Como todos. Entre la naturaleza y yo estaba la literatura. La mía y la de los demás.

Se tarda en suprimir la literatura. Yo no es que la haya suprimido, pero ya no salgo

con la misión de colonizar líricamente el campo. Qué alivio, a medida que vamos

abandonando misiones, en la vida.
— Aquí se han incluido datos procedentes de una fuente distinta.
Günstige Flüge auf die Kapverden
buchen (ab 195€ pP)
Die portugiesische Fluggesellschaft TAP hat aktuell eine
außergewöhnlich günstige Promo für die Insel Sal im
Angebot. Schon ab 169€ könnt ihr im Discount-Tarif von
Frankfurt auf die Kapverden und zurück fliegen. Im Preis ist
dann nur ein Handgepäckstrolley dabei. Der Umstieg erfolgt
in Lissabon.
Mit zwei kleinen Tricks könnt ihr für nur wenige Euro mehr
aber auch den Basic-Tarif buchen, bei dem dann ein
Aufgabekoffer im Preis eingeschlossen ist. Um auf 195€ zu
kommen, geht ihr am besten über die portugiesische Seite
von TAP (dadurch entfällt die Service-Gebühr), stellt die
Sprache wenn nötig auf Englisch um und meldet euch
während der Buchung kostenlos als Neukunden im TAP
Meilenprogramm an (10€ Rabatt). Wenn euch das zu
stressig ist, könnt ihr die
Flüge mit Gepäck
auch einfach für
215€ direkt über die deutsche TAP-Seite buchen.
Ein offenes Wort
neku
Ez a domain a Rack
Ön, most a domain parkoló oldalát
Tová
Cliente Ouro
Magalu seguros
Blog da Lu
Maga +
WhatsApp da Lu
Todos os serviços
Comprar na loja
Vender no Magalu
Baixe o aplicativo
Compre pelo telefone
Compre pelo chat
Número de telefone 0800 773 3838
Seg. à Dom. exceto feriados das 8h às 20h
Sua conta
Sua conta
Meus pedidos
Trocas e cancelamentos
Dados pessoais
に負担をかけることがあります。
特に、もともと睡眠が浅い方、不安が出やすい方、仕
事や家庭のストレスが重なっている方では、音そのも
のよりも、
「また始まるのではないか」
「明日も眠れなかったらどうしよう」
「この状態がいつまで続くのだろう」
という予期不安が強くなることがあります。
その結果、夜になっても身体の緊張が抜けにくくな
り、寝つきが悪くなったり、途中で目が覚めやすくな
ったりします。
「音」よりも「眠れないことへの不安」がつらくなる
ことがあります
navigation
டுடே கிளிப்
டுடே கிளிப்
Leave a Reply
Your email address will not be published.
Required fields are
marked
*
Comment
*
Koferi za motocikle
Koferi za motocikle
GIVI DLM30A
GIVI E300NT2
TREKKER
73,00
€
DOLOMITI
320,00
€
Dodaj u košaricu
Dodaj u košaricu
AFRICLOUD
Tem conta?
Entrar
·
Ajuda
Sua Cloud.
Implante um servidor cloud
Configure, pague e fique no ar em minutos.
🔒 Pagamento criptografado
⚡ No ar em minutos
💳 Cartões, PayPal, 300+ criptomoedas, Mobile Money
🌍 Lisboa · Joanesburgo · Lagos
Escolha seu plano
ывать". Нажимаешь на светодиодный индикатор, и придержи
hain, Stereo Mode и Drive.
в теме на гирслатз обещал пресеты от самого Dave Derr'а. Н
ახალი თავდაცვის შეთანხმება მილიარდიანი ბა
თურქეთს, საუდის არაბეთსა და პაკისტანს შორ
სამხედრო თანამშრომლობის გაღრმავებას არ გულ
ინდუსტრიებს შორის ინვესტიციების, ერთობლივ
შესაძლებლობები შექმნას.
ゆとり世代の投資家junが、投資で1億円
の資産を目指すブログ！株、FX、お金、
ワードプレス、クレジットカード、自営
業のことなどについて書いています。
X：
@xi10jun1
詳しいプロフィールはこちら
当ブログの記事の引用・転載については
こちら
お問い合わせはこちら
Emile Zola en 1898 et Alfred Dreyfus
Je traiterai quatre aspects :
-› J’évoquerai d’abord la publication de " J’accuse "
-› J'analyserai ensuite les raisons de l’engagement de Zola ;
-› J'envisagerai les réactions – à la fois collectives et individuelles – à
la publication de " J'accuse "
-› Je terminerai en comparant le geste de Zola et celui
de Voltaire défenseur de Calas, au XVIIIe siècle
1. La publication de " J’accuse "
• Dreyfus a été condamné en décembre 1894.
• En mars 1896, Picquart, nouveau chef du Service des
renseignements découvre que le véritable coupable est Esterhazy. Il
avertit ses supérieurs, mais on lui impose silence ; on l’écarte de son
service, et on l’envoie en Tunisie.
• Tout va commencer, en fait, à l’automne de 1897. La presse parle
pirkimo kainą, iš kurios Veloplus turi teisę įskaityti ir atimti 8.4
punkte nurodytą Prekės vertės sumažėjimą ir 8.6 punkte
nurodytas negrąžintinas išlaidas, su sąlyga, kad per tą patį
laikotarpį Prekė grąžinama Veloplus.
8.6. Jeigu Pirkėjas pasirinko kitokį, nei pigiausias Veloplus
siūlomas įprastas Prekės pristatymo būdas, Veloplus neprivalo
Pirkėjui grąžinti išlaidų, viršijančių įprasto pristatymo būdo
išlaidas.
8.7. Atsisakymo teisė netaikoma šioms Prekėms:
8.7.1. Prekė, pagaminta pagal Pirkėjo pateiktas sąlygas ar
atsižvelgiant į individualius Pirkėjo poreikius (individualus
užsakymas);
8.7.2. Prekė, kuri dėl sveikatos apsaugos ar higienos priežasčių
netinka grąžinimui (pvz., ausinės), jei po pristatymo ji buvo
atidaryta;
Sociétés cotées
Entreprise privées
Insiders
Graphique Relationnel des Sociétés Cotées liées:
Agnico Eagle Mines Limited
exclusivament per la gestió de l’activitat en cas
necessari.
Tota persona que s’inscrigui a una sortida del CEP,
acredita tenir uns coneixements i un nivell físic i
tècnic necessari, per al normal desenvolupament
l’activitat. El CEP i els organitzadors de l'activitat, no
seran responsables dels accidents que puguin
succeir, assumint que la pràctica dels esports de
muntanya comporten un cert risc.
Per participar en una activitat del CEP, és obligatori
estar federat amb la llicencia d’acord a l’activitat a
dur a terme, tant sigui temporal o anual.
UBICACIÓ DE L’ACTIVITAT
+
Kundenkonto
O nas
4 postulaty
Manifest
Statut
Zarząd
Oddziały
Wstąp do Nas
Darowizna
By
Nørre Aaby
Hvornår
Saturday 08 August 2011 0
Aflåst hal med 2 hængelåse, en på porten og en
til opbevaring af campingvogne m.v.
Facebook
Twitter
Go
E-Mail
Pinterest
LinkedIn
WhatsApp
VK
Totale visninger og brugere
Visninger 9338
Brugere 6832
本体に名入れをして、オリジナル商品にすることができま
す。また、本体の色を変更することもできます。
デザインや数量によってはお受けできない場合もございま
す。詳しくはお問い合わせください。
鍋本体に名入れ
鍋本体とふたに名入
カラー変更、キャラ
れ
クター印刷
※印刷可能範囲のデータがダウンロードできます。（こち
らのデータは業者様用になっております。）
Ahora escribo frente a la ventana, comienzo un

libro, un diario, no sé, algo sin otra forma que la forma natural de mi existencia,

sin otro ritmo que el de mis días, que tampoco van siendo ya muy rítmicos.

 

Y no hago este libro, ni nada de lo que hago, buscando la profundidad, mi

profundidad o la del mundo.

Nunca he creído en la profundidad, ese mito en forma de pozo.

Hegel, Freud, Adorno niegan la profundidad del hombre. El hombre es complejo por

fuera y elemental por dentro. Más que elemental, común. Dice Laforgue: «La mujer

es un ser usual». Y el hombre. Somos usuales, lo cual quiere decir, por el lado

positivo, que tenemos algún uso. Y ya está bien.

 

Miro dentro de mí, miro mi profundidad. No hay profundidad: hay cronología.

Unos ojos que me echan encima toda la oscuridad de su deseo, otros ojos que me

hacen llegar, claros, toda la incertidumbre de su claridad.

Una confusión de cartas, libros y recibos de caja que llamamos biografía. Y,

como mucho, alguna anécdota reciente, soñada, vana, irreal, inexistente, precisa

en la memoria: una voz desalojada, un encuentro, un coche huyendo, aplastado

y veloz, con un brazo de mujer fuera, como un saludo o bandera.

 

La lluvia en una vieja plaza madrileña donde no hay nadie. Una plaza rectangular

que vuelve a ser ella en la noche, a espaldas de las altas iluminaciones y los grandes

edificios. La lluvia, entre diciembre y enero, en una plaza de acacias pobres, balcones

cerrados y ángulos irrealmente precisos. Ese momento de realidad que todavía

sorprendemos o nos sorprende de tarde en tarde. Es todo lo que encuentro dentro

de mí.

No hay profundidad, señor Hegel. No, viejo Freud. No, querido e irónico Adorno.

Por eso no voy a escribir un libro profundo —horror—, sino el libro cotidiano de un

ser usual. Mejor que la profundidad, la cotidianidad. «Otorgó a lo cotidiano la

dignidad de lo desconocido». Y ya sería mucho. Desayuno un huevo pasado por

agua, un vaso de leche y un vaso de agua.

Luego me tomo unacocacola con una gota de ginebra.